─── TASK MATERIAL

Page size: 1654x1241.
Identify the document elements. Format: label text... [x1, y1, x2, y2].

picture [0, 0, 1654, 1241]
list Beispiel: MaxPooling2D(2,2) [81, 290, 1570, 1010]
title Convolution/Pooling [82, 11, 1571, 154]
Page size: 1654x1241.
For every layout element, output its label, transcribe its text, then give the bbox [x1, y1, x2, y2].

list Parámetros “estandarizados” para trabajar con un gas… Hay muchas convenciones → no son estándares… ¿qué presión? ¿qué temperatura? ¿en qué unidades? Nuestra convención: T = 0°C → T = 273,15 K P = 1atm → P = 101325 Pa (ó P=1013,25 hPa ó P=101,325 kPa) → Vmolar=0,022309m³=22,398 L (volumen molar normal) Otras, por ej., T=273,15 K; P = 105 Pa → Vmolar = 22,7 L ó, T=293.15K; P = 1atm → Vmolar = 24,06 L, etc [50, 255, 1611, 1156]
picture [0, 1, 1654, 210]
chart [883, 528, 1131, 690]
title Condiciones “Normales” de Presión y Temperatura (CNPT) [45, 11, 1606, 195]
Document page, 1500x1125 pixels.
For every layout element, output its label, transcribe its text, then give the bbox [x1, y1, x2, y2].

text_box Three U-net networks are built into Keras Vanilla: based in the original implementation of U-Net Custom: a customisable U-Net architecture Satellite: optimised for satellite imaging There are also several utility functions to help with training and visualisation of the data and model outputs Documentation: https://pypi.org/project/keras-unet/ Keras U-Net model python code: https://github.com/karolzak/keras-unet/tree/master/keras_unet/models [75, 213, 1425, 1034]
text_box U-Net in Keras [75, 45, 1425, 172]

──────

» OBJECTIVE: Copy out the rows word for word, beginning with the first line and continuing through the line that contains "11, 1606, 195]".

» COMPLETED TASK:
Page size: 1654x1241.
Identify the document elements. Format: label text... [x1, y1, x2, y2].

picture [0, 0, 1654, 1241]
list Beispiel: MaxPooling2D(2,2) [81, 290, 1570, 1010]
title Convolution/Pooling [82, 11, 1571, 154]
Page size: 1654x1241.
For every layout element, output its label, transcribe its text, then give the bbox [x1, y1, x2, y2].

list Parámetros “estandarizados” para trabajar con un gas… Hay muchas convenciones → no son estándares… ¿qué presión? ¿qué temperatura? ¿en qué unidades? Nuestra convención: T = 0°C → T = 273,15 K P = 1atm → P = 101325 Pa (ó P=1013,25 hPa ó P=101,325 kPa) → Vmolar=0,022309m³=22,398 L (volumen molar normal) Otras, por ej., T=273,15 K; P = 105 Pa → Vmolar = 22,7 L ó, T=293.15K; P = 1atm → Vmolar = 24,06 L, etc [50, 255, 1611, 1156]
picture [0, 1, 1654, 210]
chart [883, 528, 1131, 690]
title Condiciones “Normales” de Presión y Temperatura (CNPT) [45, 11, 1606, 195]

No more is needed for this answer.